Segment Open

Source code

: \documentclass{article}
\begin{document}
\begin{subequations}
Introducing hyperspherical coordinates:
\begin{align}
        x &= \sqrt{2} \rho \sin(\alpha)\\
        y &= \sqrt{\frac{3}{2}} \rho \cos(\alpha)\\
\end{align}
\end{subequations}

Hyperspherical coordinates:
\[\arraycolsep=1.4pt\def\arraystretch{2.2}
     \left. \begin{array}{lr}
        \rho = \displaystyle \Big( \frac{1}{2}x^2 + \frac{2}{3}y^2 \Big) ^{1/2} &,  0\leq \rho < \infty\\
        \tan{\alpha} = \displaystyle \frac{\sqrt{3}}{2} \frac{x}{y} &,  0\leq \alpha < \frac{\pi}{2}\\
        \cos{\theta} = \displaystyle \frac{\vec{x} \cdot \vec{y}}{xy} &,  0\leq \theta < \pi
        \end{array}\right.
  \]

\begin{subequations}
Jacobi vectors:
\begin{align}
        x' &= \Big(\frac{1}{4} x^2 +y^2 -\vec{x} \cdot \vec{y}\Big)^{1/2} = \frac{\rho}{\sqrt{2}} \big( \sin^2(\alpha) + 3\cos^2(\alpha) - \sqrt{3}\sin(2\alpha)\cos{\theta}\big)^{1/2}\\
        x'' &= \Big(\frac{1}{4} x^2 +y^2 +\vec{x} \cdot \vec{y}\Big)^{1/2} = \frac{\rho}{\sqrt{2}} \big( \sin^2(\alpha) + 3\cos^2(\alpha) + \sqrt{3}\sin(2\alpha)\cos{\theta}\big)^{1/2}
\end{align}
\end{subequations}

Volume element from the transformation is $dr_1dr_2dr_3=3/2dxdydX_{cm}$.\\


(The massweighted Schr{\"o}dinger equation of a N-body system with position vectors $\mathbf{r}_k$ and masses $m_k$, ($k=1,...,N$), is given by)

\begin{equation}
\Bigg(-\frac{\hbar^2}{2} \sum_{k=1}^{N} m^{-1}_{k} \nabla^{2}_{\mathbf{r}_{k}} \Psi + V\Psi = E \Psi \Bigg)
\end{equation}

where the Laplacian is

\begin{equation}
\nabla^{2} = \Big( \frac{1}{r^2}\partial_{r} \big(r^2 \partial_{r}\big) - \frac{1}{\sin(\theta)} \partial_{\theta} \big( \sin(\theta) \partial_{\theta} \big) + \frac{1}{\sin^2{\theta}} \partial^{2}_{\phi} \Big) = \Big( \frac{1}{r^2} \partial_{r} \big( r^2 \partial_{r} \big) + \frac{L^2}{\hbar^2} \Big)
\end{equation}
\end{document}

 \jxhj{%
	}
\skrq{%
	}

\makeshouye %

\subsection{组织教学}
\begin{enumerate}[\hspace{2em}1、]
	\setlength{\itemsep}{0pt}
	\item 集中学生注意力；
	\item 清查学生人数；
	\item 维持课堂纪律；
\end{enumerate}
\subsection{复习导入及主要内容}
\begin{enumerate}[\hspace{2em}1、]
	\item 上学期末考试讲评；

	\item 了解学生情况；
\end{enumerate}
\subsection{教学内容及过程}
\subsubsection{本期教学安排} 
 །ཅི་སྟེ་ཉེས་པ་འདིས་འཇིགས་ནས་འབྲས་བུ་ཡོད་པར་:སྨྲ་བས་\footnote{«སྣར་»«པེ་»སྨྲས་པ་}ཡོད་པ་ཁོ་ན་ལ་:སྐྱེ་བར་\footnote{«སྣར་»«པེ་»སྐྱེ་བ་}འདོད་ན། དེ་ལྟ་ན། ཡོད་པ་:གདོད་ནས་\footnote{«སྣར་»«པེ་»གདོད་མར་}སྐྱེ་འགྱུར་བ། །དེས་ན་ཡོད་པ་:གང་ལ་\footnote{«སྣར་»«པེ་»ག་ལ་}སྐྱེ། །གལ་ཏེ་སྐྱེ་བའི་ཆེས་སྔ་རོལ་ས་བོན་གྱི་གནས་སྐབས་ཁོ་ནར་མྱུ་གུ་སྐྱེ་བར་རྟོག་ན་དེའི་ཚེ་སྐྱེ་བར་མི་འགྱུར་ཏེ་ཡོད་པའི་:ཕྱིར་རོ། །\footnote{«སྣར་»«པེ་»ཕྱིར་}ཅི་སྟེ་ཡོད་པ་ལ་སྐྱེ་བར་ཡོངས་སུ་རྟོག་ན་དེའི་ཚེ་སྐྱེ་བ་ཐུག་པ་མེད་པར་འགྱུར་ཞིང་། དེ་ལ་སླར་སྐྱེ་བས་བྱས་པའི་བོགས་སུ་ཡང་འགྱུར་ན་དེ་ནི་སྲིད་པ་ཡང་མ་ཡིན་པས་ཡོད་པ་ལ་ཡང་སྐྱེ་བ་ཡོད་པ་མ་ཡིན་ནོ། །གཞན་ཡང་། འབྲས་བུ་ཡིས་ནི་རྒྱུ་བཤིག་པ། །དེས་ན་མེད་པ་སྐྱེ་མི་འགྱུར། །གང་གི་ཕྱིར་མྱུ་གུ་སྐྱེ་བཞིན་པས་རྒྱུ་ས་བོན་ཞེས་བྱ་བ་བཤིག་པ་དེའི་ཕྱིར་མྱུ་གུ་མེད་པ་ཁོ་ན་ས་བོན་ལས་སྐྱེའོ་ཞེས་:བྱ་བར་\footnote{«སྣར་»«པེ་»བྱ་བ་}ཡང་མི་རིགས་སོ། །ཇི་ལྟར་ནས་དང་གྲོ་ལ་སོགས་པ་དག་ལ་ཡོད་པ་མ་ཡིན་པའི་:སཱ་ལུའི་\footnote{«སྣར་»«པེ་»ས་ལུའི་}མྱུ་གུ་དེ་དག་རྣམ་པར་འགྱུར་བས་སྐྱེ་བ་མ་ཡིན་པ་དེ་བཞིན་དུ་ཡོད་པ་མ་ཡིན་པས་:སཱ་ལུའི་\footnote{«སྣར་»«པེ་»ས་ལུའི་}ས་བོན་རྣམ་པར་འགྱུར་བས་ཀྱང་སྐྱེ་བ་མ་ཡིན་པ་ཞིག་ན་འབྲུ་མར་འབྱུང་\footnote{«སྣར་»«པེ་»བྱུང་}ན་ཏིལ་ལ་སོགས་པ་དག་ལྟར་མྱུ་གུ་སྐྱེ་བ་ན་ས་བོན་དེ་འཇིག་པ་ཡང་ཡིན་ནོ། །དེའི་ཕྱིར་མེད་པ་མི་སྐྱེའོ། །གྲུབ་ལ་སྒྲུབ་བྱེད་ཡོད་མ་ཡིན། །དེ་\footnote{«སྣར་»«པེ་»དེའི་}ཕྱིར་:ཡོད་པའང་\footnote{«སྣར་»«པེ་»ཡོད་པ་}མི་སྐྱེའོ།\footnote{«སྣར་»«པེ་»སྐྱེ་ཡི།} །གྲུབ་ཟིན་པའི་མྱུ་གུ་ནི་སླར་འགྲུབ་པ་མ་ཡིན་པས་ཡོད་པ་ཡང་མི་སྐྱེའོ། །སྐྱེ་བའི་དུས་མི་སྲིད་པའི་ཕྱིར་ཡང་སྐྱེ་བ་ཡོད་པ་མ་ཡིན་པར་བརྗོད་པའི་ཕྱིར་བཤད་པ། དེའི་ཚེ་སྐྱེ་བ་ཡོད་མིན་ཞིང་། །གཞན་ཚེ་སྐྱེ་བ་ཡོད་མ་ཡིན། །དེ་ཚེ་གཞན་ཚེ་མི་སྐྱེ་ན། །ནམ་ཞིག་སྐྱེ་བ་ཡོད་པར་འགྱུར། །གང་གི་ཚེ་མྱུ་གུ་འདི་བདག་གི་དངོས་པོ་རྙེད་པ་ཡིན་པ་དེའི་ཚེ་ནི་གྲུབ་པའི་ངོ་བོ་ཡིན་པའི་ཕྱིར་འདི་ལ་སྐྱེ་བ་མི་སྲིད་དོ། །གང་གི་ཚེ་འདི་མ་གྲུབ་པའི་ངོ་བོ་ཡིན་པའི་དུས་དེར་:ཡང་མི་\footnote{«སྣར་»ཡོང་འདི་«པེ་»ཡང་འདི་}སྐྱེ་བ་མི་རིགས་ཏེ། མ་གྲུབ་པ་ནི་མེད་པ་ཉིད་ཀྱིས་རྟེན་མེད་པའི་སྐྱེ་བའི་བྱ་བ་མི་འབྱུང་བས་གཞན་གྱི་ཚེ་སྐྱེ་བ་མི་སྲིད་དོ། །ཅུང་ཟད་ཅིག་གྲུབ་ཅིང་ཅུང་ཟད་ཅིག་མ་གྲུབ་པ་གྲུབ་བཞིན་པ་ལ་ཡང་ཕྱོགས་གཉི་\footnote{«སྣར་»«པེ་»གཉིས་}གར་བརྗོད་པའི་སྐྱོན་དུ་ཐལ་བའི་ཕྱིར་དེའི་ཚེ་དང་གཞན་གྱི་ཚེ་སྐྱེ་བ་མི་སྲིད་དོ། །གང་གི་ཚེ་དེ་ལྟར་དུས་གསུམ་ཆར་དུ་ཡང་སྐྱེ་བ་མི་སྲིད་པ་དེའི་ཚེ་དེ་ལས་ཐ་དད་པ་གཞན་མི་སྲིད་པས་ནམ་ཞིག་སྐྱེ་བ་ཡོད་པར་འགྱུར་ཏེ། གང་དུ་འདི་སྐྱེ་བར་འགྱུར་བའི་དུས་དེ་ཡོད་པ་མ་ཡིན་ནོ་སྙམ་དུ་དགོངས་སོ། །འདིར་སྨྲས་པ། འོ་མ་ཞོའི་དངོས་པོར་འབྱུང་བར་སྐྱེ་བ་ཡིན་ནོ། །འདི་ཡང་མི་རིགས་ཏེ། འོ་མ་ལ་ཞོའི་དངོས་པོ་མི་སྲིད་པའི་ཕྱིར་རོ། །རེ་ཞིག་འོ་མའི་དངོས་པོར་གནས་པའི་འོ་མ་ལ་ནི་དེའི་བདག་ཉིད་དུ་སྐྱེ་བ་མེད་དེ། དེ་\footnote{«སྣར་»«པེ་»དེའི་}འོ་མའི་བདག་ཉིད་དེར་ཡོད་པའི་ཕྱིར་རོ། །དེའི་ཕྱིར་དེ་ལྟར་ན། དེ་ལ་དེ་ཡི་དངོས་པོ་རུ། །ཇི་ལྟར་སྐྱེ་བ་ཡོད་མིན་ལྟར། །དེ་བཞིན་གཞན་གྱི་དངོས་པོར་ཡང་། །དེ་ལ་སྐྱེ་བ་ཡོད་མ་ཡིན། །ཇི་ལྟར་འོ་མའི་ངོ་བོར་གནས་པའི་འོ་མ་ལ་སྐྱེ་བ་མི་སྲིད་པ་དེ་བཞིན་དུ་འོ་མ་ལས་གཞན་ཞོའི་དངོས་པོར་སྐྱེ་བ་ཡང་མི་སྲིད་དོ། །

Segment Closed

## Work instruction
Pull every line containing the word "cdot" out of the material and copy it.

## Solution to this task
        \cos{\theta} = \displaystyle \frac{\vec{x} \cdot \vec{y}}{xy} &,  0\leq \theta < \pi
        x' &= \Big(\frac{1}{4} x^2 +y^2 -\vec{x} \cdot \vec{y}\Big)^{1/2} = \frac{\rho}{\sqrt{2}} \big( \sin^2(\alpha) + 3\cos^2(\alpha) - \sqrt{3}\sin(2\alpha)\cos{\theta}\big)^{1/2}\\
        x'' &= \Big(\frac{1}{4} x^2 +y^2 +\vec{x} \cdot \vec{y}\Big)^{1/2} = \frac{\rho}{\sqrt{2}} \big( \sin^2(\alpha) + 3\cos^2(\alpha) + \sqrt{3}\sin(2\alpha)\cos{\theta}\big)^{1/2}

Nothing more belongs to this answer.